I know, I know it's the survival of the fittest. I know, that it's a dog eat dog world. I know, it's for the good of my team. I know, I admit, I'm not good. I know, I know all these, of course I know.
You play better, you're in. You screw up, and you're out. What else is new in any sport? Because it's competitive like that, because it's unfair just like that. So I put in my all, this past few weeks, and just train. Corrected my mistakes, bared my pain, and suppressed my frustrations. Just for these 3 upcoming games, I took it all.
If it's because of my knee, I'm deprived of my chance to play like the others, I can say that I can bear my pain just because it doesn't hurt that badly. If it's because of my knee, that I've become a burden to the team, I'd gladly sit by the side and watch. Thanks to her, but it's okay, shit happens.
But.
If it's because I'm not good enough, that I'm deprived of my chance to play like the others. All I can say is that there's just this one other person who doesn't deserve this chance to play at all. Just because she doesn't perform up to her expectations, simply because she doesn't try. Why then, put me in the same spot as her?
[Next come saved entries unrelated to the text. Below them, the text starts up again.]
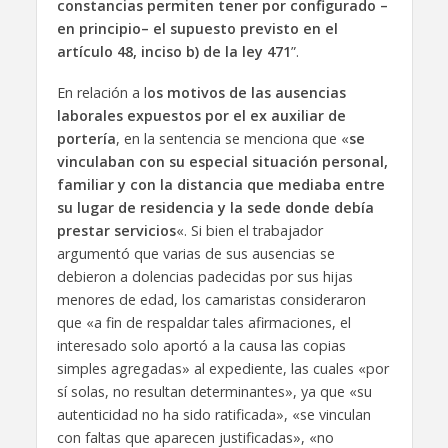
constancias permiten tener por configurado –
en principio– el supuesto previsto en el
artículo 48, inciso b) de la ley 471
”.
En relación a l
os motivos de las ausencias
laborales expuestos por el ex auxiliar de
portería
, en la sentencia se menciona que «
se
vinculaban con su especial situación personal,
familiar y con la distancia que mediaba entre
su lugar de residencia y la sede donde debía
prestar servicios
«. Si bien el trabajador
argumentó que varias de sus ausencias se
debieron a dolencias padecidas por sus hijas
menores de edad, los camaristas consideraron
que «a fin de respaldar tales afirmaciones, el
interesado solo aportó a la causa las copias
simples agregadas» al expediente, las cuales «por
sí solas, no resultan determinantes», ya que «su
autenticidad no ha sido ratificada», «se vinculan
con faltas que aparecen justificadas», «no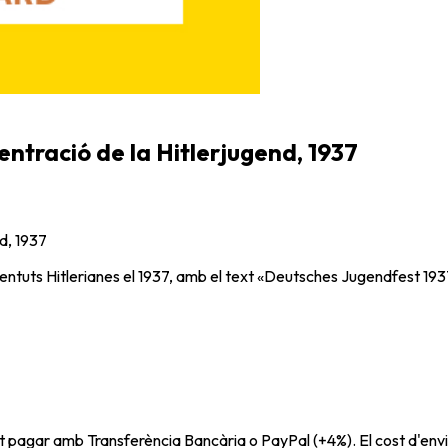
entració de la Hitlerjugend, 1937
nd, 1937
ntuts Hitlerianes el 1937, amb el text «Deutsches Jugendfest 193
t pagar amb Transferència Bancària o PayPal (+4%). El cost d'envi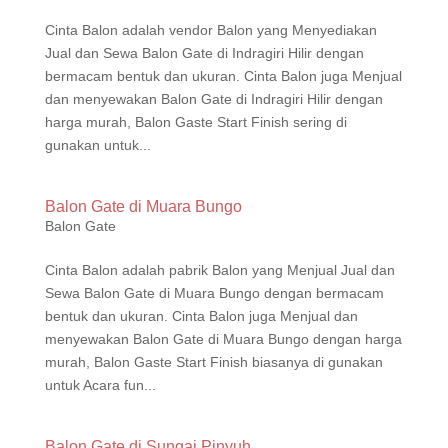
Cinta Balon adalah vendor Balon yang Menyediakan
Jual dan Sewa Balon Gate di Indragiri Hilir dengan
bermacam bentuk dan ukuran. Cinta Balon juga Menjual
dan menyewakan Balon Gate di Indragiri Hilir dengan
harga murah, Balon Gaste Start Finish sering di
gunakan untuk...
Balon Gate di Muara Bungo
Balon Gate
Cinta Balon adalah pabrik Balon yang Menjual Jual dan
Sewa Balon Gate di Muara Bungo dengan bermacam
bentuk dan ukuran. Cinta Balon juga Menjual dan
menyewakan Balon Gate di Muara Bungo dengan harga
murah, Balon Gaste Start Finish biasanya di gunakan
untuk Acara fun...
Balon Gate di Sungai Pinyuh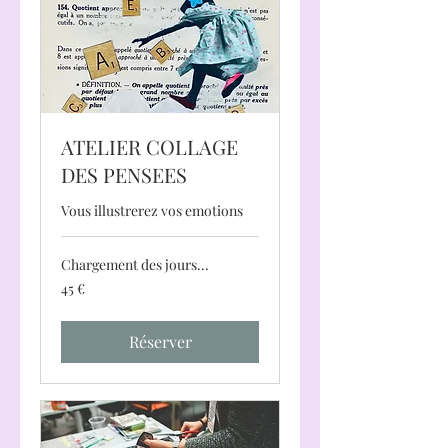
ATELIER COLLAGE
DES PENSEES
Vous illustrerez vos emotions
Chargement des jours...
45
45 €
euros
Réserver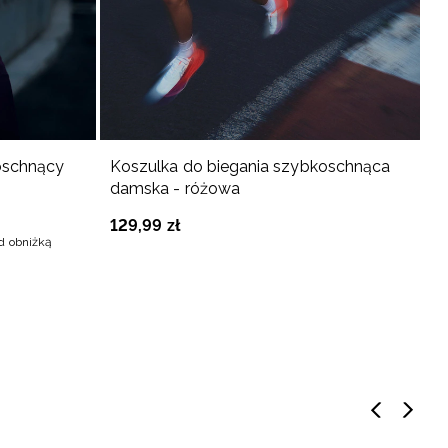
-
oschnący
Koszulka do biegania szybkoschnąca
N
damska - różowa
d
129
,
99
zł
2
ed obniżką
Na
27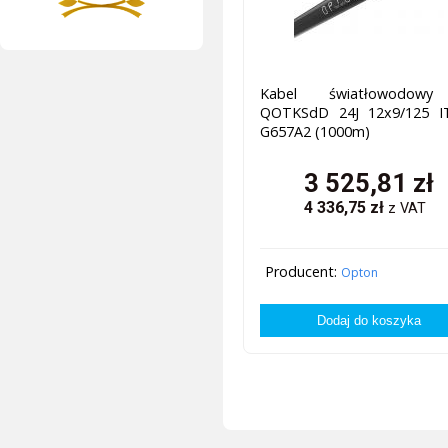
Kabel światłowodow
QOTKSdD 24J 12x9/125 I
G657A2 (1000m)
3 525,81
zł
4 336,75
zł
z VAT
Producent:
Opton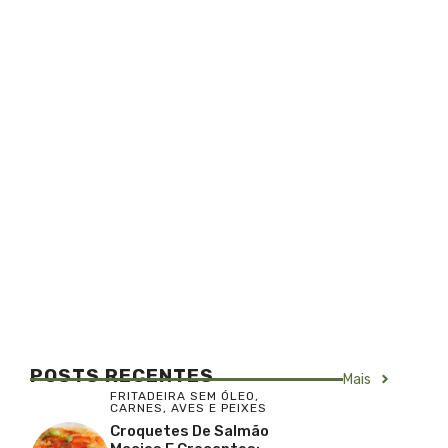
POSTS RECENTES
Mais
FRITADEIRA SEM ÓLEO
,
CARNES, AVES E PEIXES
Croquetes De Salmão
I won't go on about how much better I am when compared to her, because I know I'm not good. But, putting me in the same spot as her makes me feel like I'm simply wasting my time, wasting everything that I've endured this far.
I know I whine a lot, I know I complain a lot. But please don't judge me, because it's not easy being me. And, don't tell me it's okay, because it's not, at least to me, it's so not.
And because he only knows me too well;
Jack: You're not the kind of person who would give up anyways.And because I'm stubborn like that, I'm gonna give tomorrow and the other two matches my
fucking best. Even if it means busting my knee, again.
P.S: If you're someone who doesn't judge and if you care enough, please I need to rant.